NVIDIA doesn’t support the use of Tesla GPUs in platforms that were not designed and properly qualified for their use.

[url]https://www.nvidia.com/en-us/data-center/tesla/tesla-qualified-servers-catalog/[/url]

Given that statement, the options I can imagine would be to work with DFI to request that their system be certified by NVIDIA for use of T4, or to choose another system that is already certified for T4.

But NVIDIA doesn’t provide support for inquiries such as what you are asking here.

Yes, it appears to be a BIOS issue, but that’s hard to confirm on a forum thread. There may be BIOS settings that affect this. And even if you work past that issue on your own:

  1. There might be other issues on the platform, perhaps less obvious, such as cooling issue. Tesla GPUs generally require flow-through cooling provided by the system. The card has no fan and does not keep itself cool. This also requires integration into a server BMC to monitor the GPU temperature and adjust fan speed accordingly. An “off the shelf” PC has no such knowledge or design ability to do this. And there may be other issues.

  2. Even if all the above were addressed, the system is still not certified for use with T4 (AFAIK). It would still not be supported by NVIDIA for use of T4 in any way.

If DFI were to claim that the system is certified for use of T4, then you should address your support questions to the vendor that sold you the system or cards first. That is the Tesla support model - support starts with the place that you purchased the certified system.

Unfortunately that information isn’t presented anywhere in you “Elite Solution Provider”'s sales process.

Looks like we have spent £5000 on two paperweights!

Feeling thoroughly let down by NVidia here.

What is the best card in your range for using in any vanilla 2U PCIe gen3 system to give maximum cuda cores?

Thanks,

Geoff

There is no GPU sold by NVIDIA that is guaranteed to work in any system you plug it into.

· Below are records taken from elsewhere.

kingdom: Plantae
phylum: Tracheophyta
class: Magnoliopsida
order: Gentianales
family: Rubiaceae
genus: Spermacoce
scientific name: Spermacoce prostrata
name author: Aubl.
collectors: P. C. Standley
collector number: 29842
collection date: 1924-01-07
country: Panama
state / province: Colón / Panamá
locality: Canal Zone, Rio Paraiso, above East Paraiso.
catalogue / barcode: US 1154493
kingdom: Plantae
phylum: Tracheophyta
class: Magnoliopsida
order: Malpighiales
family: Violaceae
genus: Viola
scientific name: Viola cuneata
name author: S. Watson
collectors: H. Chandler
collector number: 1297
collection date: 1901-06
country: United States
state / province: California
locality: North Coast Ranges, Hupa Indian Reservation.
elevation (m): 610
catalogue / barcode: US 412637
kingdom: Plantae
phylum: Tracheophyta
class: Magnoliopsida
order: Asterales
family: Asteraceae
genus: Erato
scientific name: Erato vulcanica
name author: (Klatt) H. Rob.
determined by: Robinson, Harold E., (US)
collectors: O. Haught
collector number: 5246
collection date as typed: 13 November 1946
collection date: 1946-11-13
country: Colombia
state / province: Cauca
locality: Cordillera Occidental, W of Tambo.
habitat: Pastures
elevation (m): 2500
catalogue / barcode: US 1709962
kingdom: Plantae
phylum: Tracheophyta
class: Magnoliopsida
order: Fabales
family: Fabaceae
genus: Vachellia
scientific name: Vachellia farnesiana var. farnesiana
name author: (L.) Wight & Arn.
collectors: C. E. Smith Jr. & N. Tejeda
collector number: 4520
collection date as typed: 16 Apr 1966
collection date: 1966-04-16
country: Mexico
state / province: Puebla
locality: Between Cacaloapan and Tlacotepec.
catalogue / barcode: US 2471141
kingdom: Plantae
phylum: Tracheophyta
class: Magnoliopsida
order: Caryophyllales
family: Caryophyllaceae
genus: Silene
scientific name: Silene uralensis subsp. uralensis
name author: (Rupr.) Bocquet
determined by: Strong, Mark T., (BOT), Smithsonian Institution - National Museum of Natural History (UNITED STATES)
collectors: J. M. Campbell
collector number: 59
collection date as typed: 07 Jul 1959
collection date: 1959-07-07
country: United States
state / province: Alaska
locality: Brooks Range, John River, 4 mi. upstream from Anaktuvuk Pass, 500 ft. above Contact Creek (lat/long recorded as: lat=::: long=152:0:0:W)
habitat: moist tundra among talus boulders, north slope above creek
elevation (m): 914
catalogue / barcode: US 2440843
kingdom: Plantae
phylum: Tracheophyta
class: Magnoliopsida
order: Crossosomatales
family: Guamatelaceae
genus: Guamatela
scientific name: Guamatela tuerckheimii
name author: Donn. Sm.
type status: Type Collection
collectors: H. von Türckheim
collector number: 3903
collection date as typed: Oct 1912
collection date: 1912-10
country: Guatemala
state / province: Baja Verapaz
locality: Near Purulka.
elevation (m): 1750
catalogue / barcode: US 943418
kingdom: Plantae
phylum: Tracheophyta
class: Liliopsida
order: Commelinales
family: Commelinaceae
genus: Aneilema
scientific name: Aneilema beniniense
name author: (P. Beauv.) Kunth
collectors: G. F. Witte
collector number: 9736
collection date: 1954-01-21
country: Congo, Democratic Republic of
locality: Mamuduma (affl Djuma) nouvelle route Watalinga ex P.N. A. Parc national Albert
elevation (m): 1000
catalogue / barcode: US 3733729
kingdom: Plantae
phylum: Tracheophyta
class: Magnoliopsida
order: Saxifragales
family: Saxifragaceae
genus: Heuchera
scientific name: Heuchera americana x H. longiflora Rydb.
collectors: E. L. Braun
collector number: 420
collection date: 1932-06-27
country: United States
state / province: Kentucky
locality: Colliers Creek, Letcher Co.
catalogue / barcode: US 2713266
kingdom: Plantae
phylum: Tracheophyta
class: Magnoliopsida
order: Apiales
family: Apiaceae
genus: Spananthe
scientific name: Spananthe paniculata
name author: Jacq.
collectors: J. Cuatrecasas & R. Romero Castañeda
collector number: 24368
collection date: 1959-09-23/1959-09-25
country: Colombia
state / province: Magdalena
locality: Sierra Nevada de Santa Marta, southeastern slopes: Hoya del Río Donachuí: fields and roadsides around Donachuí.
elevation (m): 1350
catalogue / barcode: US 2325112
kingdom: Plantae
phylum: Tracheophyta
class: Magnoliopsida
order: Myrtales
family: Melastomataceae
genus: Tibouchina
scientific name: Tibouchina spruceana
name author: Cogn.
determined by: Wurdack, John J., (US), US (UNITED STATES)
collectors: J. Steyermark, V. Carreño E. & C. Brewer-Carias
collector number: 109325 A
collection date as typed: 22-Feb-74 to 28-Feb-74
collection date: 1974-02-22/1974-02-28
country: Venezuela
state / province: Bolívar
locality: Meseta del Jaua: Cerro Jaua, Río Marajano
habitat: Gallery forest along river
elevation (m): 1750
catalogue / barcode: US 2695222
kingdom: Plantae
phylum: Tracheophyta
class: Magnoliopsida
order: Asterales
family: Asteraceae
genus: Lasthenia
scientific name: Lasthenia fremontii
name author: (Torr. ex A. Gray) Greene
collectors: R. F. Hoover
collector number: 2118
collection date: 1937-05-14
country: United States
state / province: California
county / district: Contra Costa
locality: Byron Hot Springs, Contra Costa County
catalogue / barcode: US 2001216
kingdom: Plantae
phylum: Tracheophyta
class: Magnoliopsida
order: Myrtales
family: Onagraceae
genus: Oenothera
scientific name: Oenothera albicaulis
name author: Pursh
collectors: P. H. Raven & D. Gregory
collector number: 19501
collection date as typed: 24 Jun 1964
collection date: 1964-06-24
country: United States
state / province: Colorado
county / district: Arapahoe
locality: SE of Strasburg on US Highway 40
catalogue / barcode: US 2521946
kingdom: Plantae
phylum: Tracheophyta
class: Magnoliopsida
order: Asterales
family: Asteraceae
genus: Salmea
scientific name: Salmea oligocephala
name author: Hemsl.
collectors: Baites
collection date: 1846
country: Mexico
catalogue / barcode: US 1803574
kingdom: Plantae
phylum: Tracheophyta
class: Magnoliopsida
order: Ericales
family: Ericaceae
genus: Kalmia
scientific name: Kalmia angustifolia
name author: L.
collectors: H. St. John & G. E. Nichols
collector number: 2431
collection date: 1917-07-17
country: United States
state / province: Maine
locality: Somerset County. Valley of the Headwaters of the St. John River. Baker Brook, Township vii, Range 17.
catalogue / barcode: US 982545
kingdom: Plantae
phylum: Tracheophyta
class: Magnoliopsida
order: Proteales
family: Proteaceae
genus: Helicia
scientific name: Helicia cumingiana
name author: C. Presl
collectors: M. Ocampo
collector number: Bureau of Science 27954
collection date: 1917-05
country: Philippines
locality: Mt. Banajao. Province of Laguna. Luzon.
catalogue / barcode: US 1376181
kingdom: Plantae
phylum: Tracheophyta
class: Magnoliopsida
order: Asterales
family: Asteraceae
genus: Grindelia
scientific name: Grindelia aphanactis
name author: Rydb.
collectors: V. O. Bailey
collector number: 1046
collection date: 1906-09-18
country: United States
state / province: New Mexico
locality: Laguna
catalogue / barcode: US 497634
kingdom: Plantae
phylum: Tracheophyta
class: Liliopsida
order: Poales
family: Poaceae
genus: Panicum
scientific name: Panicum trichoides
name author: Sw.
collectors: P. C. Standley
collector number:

Having said that, you may wish to investigate the Quadro line of GPUs. They have their own integrated fan, so they will attempt to keep themselves cool, for example. There may still be compatibility issues, of course. If you want maximum CUDA cores, then look at the larger GPUs in that line. Power requirements, physical size, system/bios compatibility, and cooling airflow are all things that still need to be considered, for a proper application.

Whether or not they work in your PC, or meet your application requirements, I cannot say. My recommendation would be to work with your solution provider to get this resolved.